→ **Texto del ejercicio**
------------------------------------------------------------------------

Hoy no.
Hoy necesito una lluvia torrencial.
Tropical.
Que empiece de pronto y se acabe cuando se termine.
Externa.
Envolvente.
Espesa.
Contundente...eficaz.
Meterme debajo, mezclarme con ella y dejar que me limpie por fuera.
Que me arranque el barro seco.
Que me arañe, que me dañe, para que por fin duela algo fácil de curar.
Unas heriditas básicas que pueda pintar con mertiolate.
Por dentro me encargo yo, pues ni el agua puede acceder a los recónditos rincones del laberinto íntimo donde estoy metida con mis tristezas.
Es como la guarida de un hurón millonario, pero sin hurón.
Y allí estoy, enredada en la maraña de sentimientos tristes, sin saber como desenredarme y volver a buscar fuerzas en la flaqueza.
Deben estar debajo de todo el montón.
Seguro.
Esas fuerzas especiales.
Boinas verdes.
Dejaré salir mi chorro de penas al mismo tiempo que la lluvia me toque y se confundirán con el agua del cielo.

------------------------------------------------------------------------

→ **Orden de trabajo 1**
Explique, según el texto sobre la lluvia, por qué quien habla se encarga por sí misma de lo que hay por dentro en lugar de confiarlo al agua.
→ **Orden de trabajo 2**
Del texto sobre la lluvia, copie el fragmento que comienza en las palabras "Que me arañe, que" y termina tras "Boinas verdes.", y sustituya "hurón" por "topo".
Las filas provienen de una fuente distinta a la del texto.

------------------------------------------------------------------------

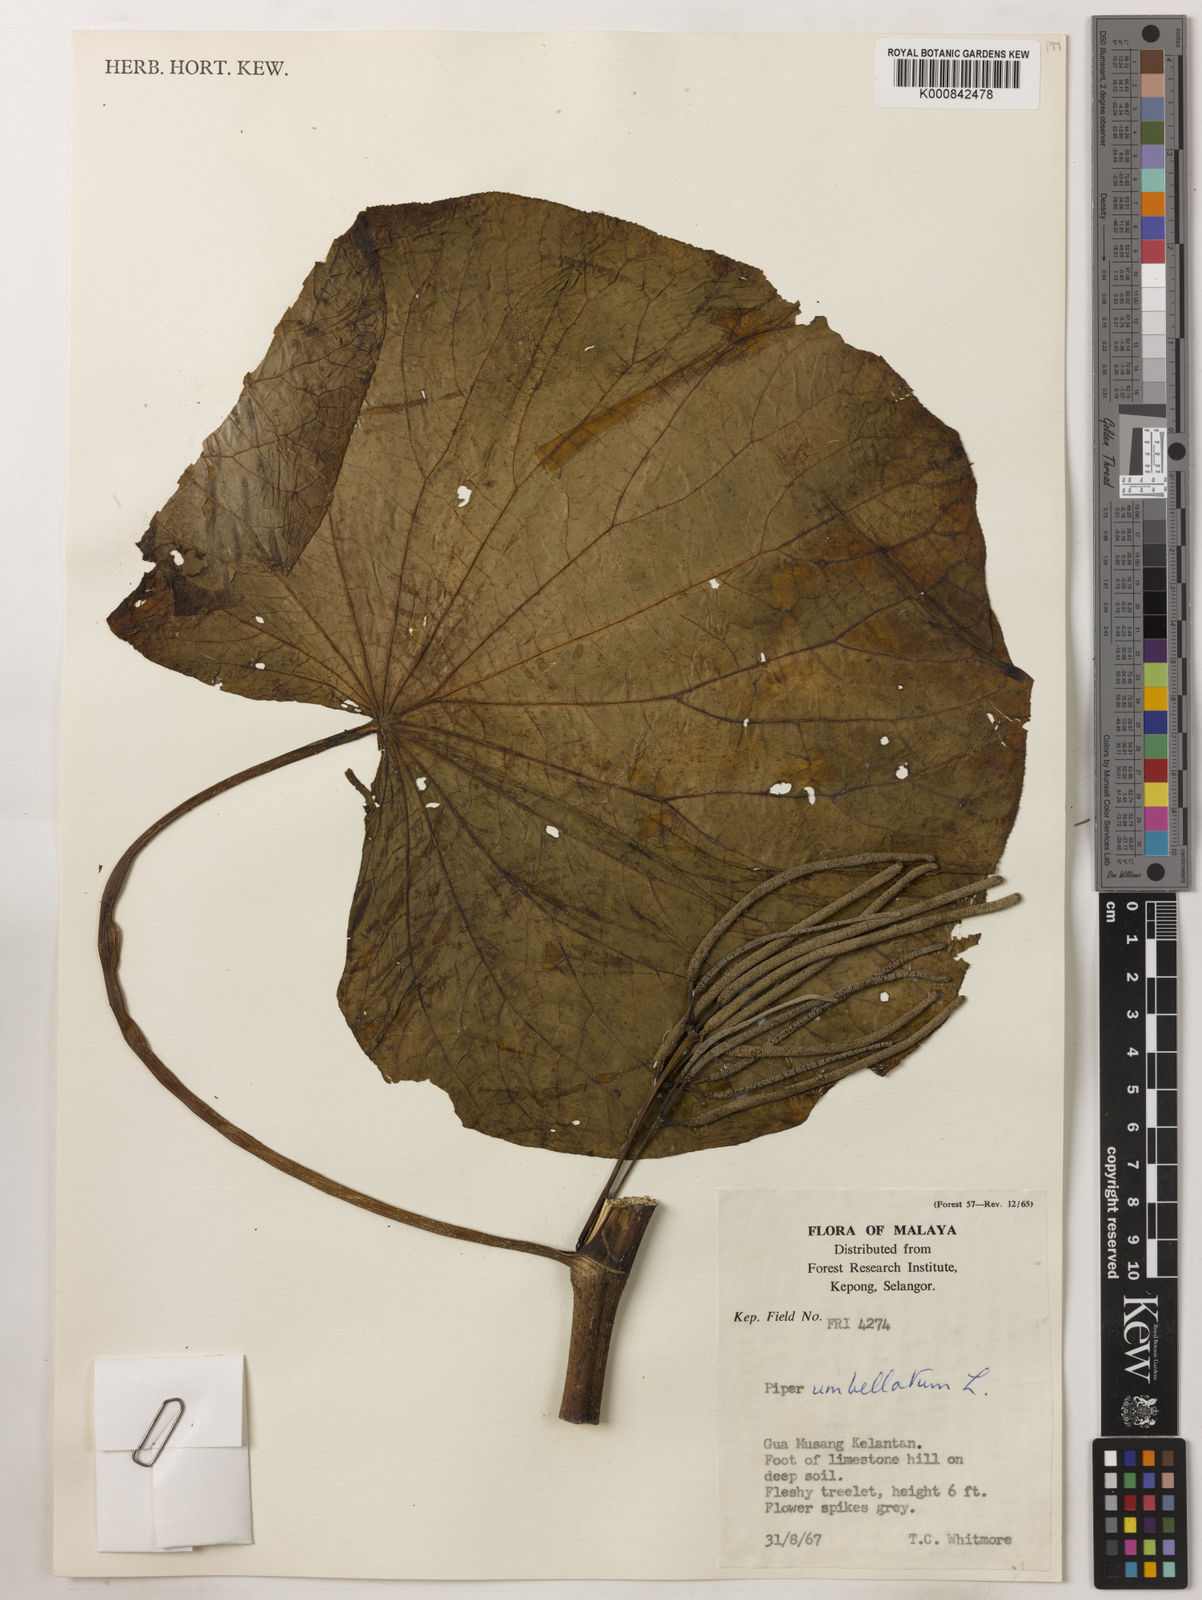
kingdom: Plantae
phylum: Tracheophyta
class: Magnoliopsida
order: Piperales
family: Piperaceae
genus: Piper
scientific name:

------------------------------------------------------------------------

→ **Espacio de respuesta 1**
Porque ni el agua puede acceder a los recónditos rincones del laberinto íntimo donde se halla con sus tristezas.

→ **Espacio de respuesta 2**
Que me arañe, que me dañe, para que por fin duela algo fácil de curar.
Unas heriditas básicas que pueda pintar con mertiolate.
Por dentro me encargo yo, pues ni el agua puede acceder a los recónditos rincones del laberinto íntimo donde estoy metida con mis tristezas.
Es como la guarida de un topo millonario, pero sin topo.
Y allí estoy, enredada en la maraña de sentimientos tristes, sin saber como desenredarme y volver a buscar fuerzas en la flaqueza.
Deben estar debajo de todo el montón.
Seguro.
Esas fuerzas especiales.
Boinas verdes.